- [Your goal]: Only text lines belong in the answer: the lines from the first one in the records through the line with "middle mcp: (228, 53)", copied exactly.

- [Information shown]:

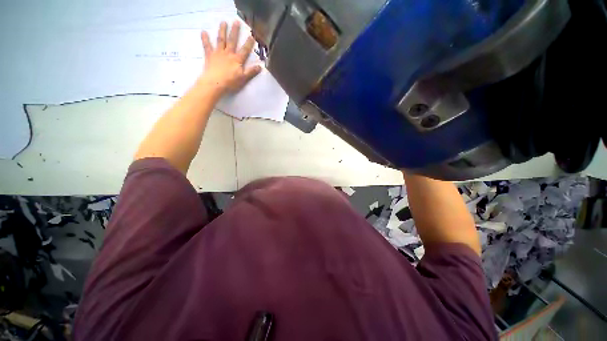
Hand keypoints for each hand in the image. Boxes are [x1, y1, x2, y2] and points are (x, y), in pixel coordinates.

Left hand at [198, 21, 261, 95]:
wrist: (215, 83)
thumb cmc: (230, 82)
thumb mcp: (243, 78)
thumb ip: (251, 72)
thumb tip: (260, 67)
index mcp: (237, 59)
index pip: (245, 50)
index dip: (249, 43)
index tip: (252, 36)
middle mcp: (228, 53)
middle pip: (232, 41)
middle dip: (235, 31)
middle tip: (236, 21)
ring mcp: (218, 53)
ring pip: (221, 40)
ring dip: (222, 31)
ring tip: (223, 22)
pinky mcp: (210, 55)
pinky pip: (207, 46)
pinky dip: (205, 39)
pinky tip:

- [Solution to this task]:
Hand keypoints for each hand in the image. Boxes are [x1, y1, x2, y2] and points are (x, y), in pixel coordinates.

Left hand at [198, 21, 261, 95]:
wrist: (215, 83)
thumb cmc: (230, 82)
thumb mcp: (243, 78)
thumb ip: (251, 72)
thumb tip: (260, 67)
index mcp: (237, 59)
index pip: (245, 50)
index dip: (249, 43)
index tip: (252, 36)
middle mcp: (228, 53)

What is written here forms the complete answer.